Not exactly, though. Libor was still viable until the end of the year, and some bankers continued to use it to make leveraged loan deals into its final hours. Those and other existing contracts mean that Libor will exist in something of a zombie state until they, too, come to an end.

Quarles, perhaps reluctant to speak ill of the dead, said Tuesday that Libor's problems hadn’t necessarily been insurmountable.

“You whack the people that did the manipulation, and say, ‘Don’t do that again,’ and then you move on,” he said. “You don’t need to rebuild the interstate highway if people are speeding.”

Even so, he said, Libor's time had passed, “and fortunately the market has moved on.”

It is survived by several successors, each making a claim to its crown.

The Secured Overnight Financing Rate — a rate produced by the Federal Reserve Bank of New York that is based on transaction data, not estimates — has already been embraced by many U.S. banks and has the endorsement of the Fed. Others, like the American Interbank Offered Rate and the Bloomberg Short-Term Bank Yield Index, have their adherents. In Britain, the Sterling Overnight Index Average seeks to inherit Libor’s place as the do-it-all bench mark.
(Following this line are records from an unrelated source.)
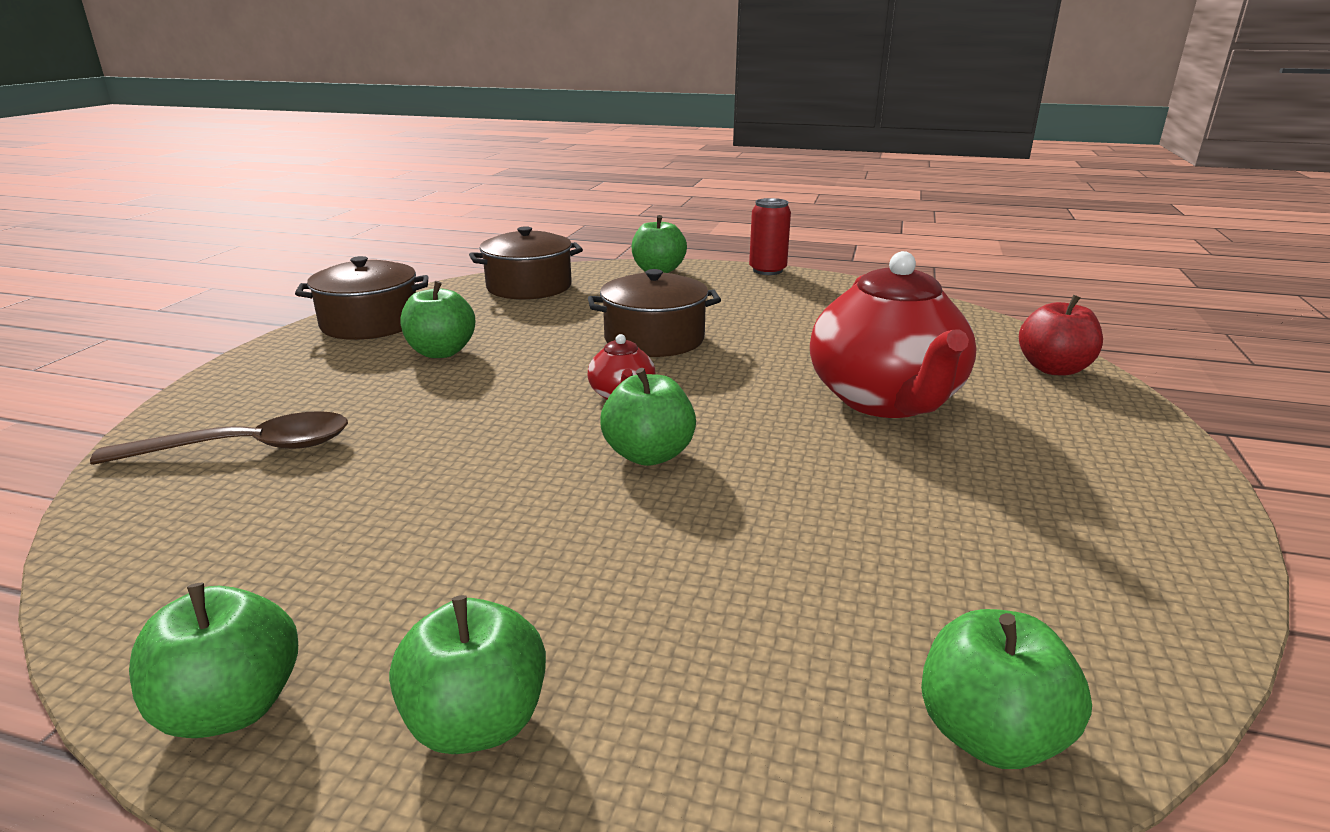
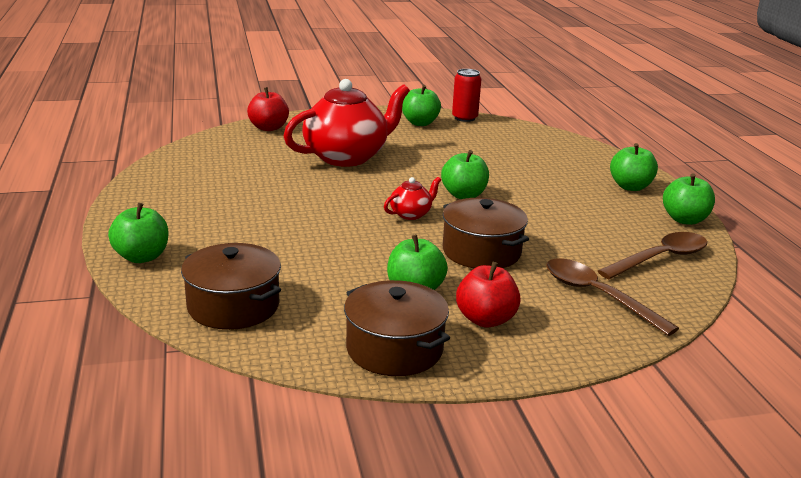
camera: 120 degrees left, 0 degrees up
brown pot [588,269,721,357] -> brown pot moved to [443,198,529,268]
red can [749,198,791,275] -> red can moved to [452,69,481,122]
green apple [921,609,1092,769] -> green apple moved to [402,85,441,126]
none -> red apple [456,262,521,327]
none -> brown spoon [598,232,707,279]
J. Christopher Giancarlo, a board member of the American Financial Exchange, which calculates the American Interbank Offered Rate, said Libor was once a “giant.” It was, he said, the foundation of a system that gave every player in the financial hierarchy a way to take a cut.

“The problem with Mr. Libor is, for a time, he had it all,” said Giancarlo, a former chair of the U.S. Commodity Futures Trading Commission. Libor was once “on top of the world,” he said, but became a “disreputable, tottering old geezer at the end.”